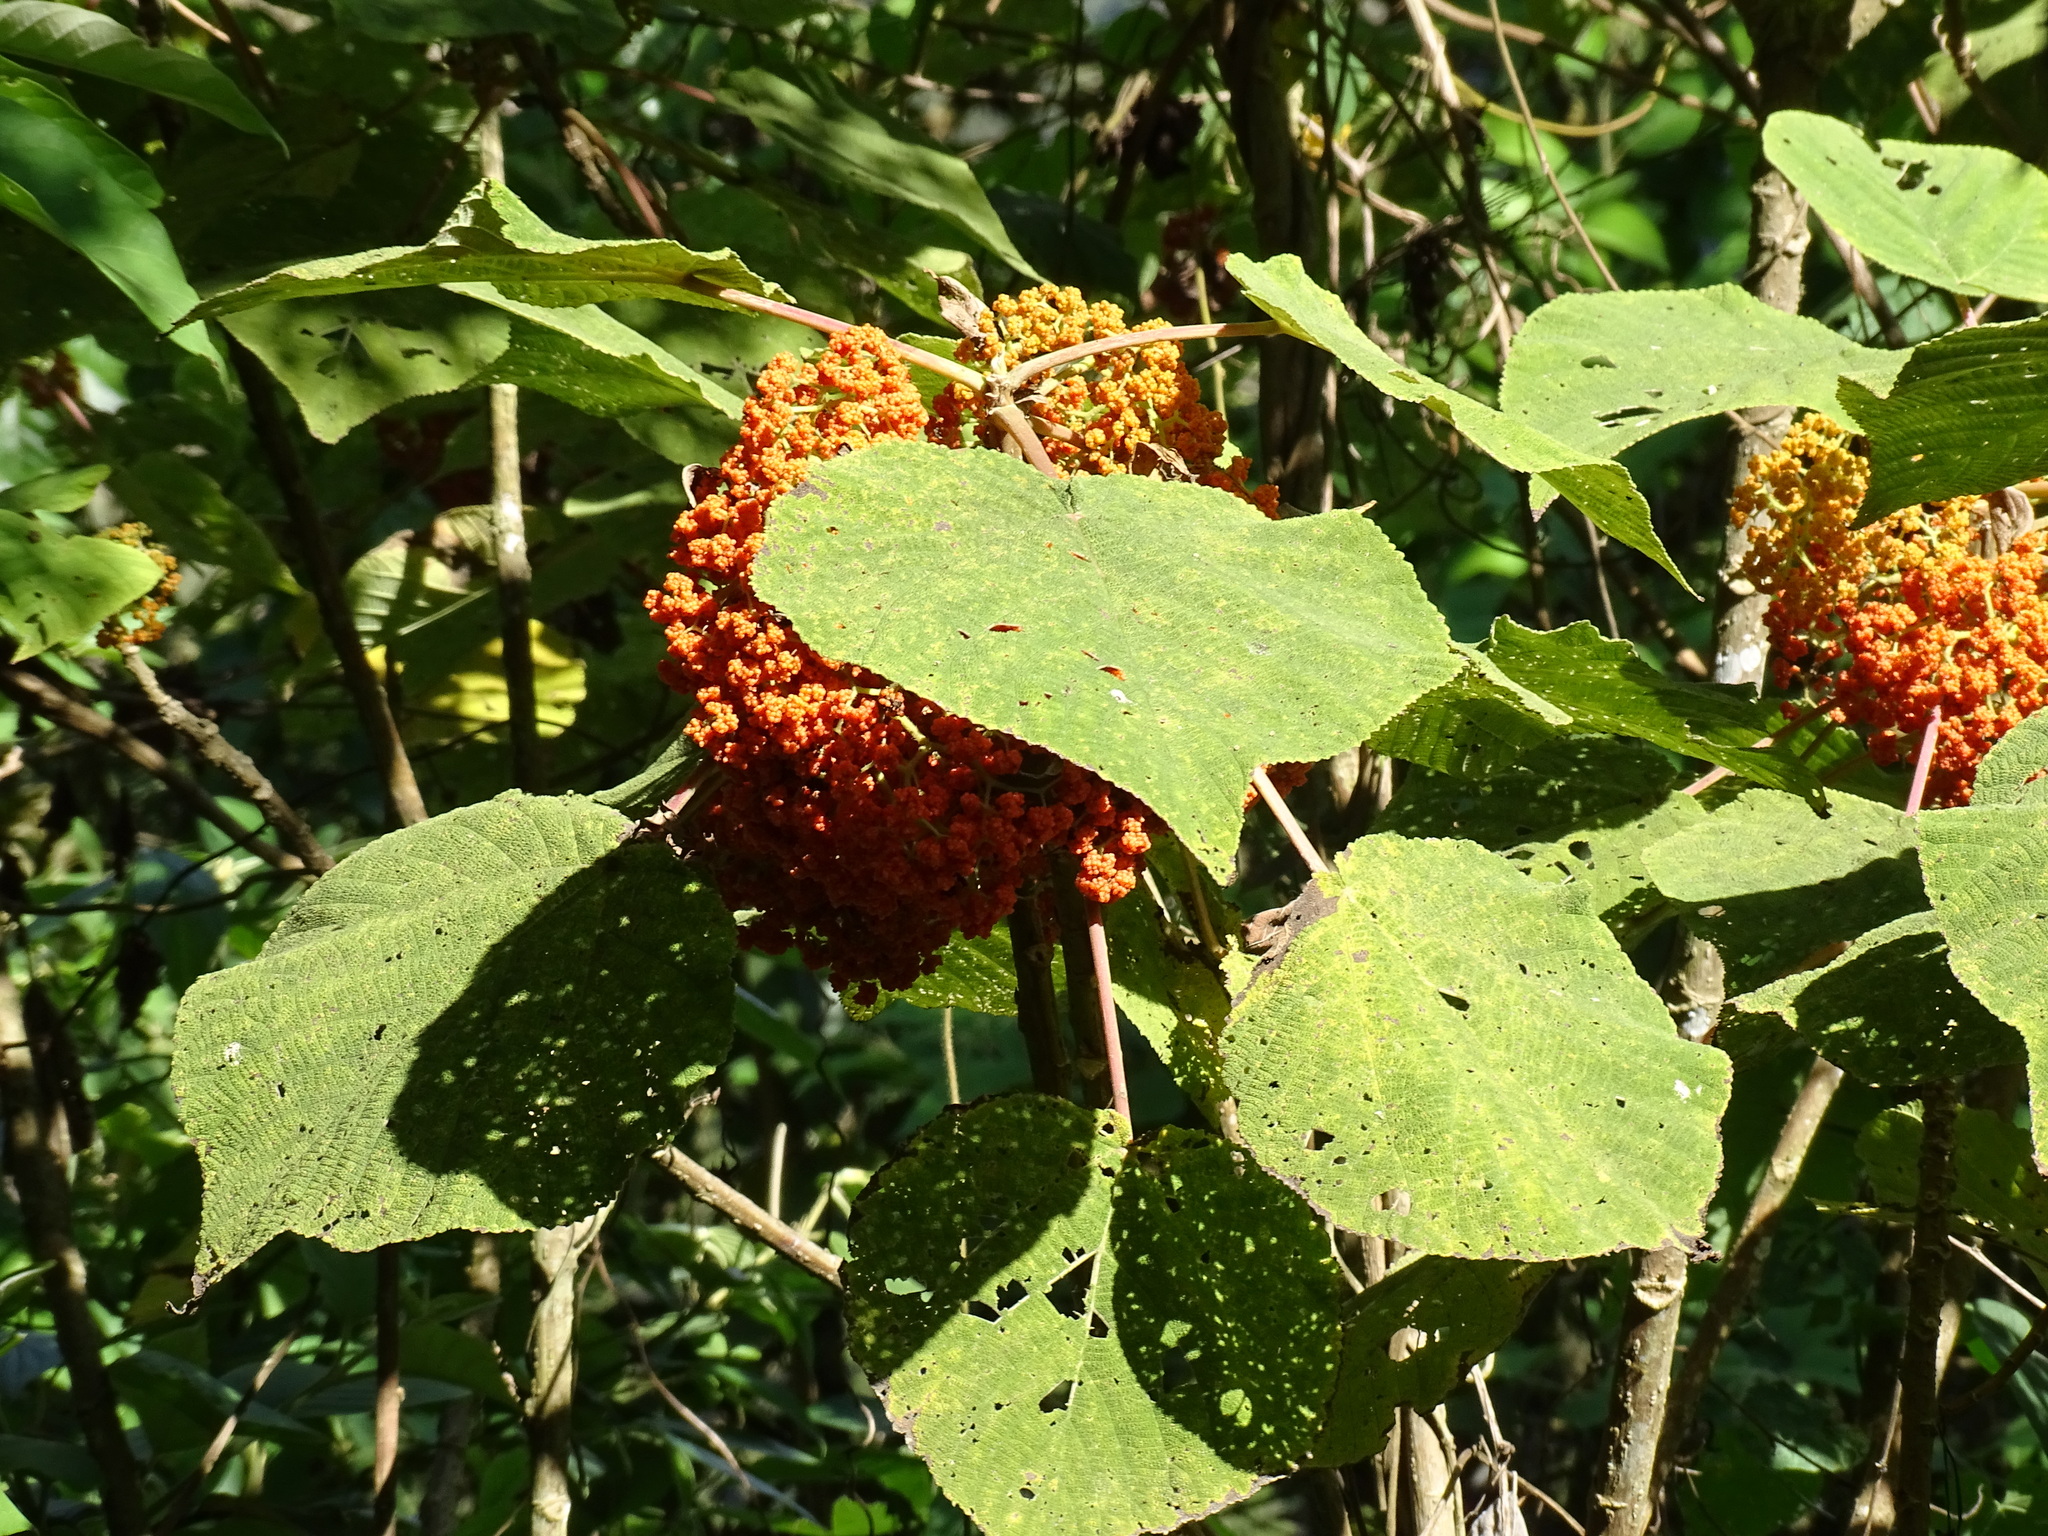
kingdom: Plantae
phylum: Tracheophyta
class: Magnoliopsida
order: Rosales
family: Urticaceae
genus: Urera
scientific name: Urera caracasana
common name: Flameberry
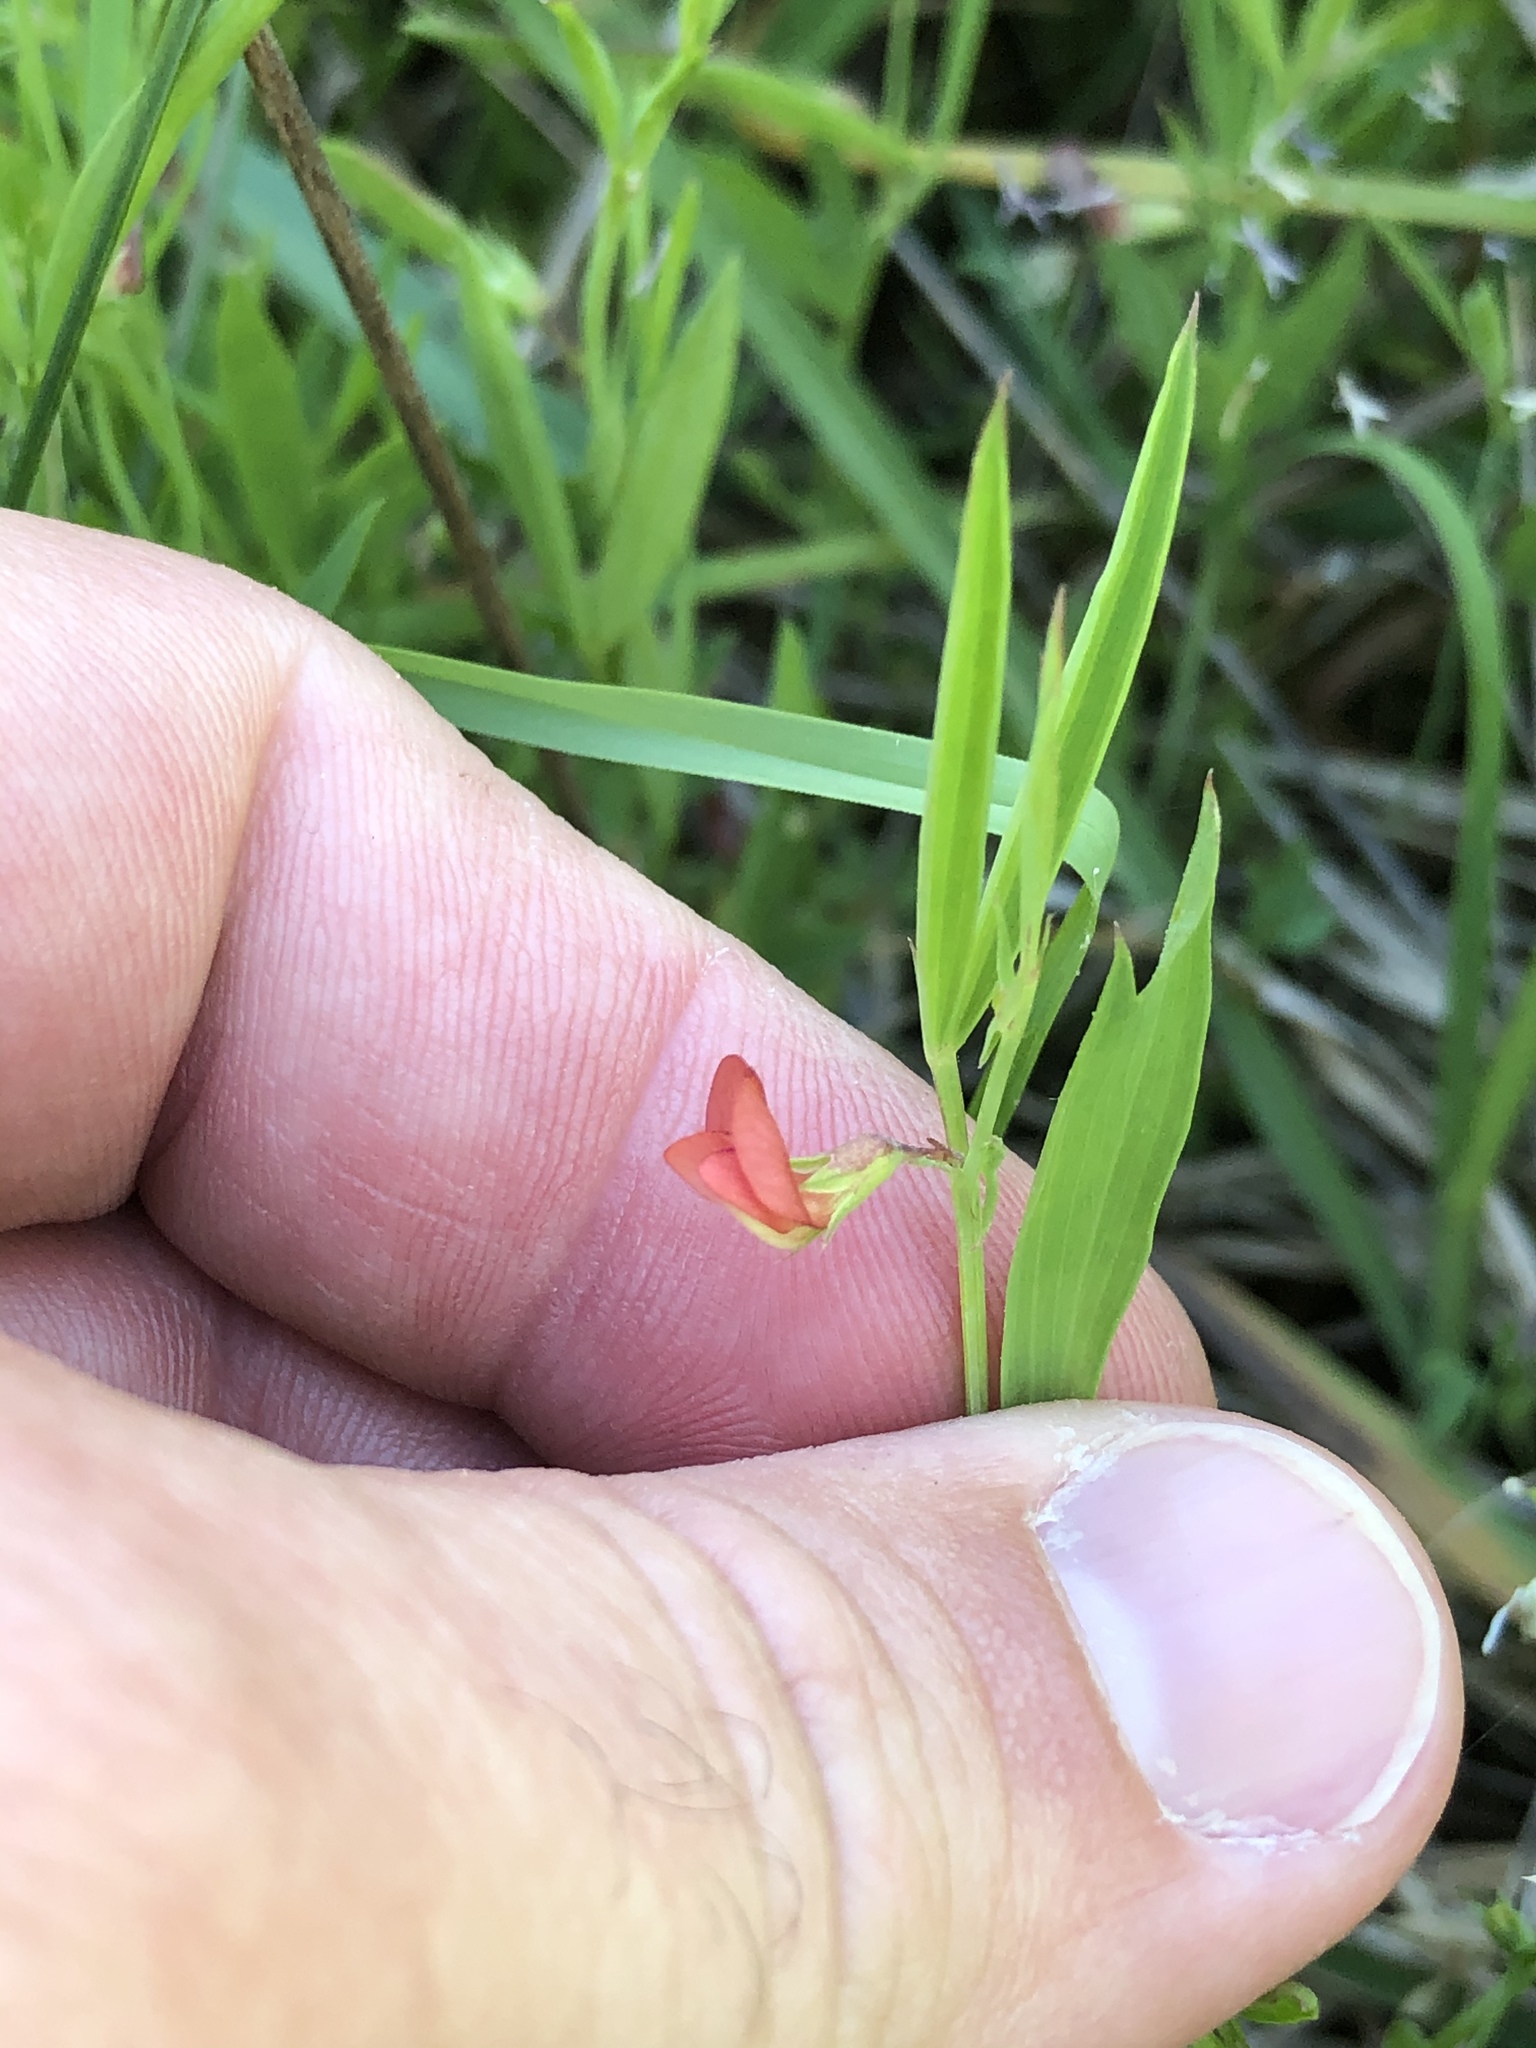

——

§ Challenge
Turn the data above into a numbered list of its lines. Skip blank lines and leave out the pictures.

§ Solution for this task
1. kingdom: Plantae
2. phylum: Tracheophyta
3. class: Magnoliopsida
4. order: Rosales
5. family: Urticaceae
6. genus: Urera
7. scientific name: Urera caracasana
8. common name: Flameberry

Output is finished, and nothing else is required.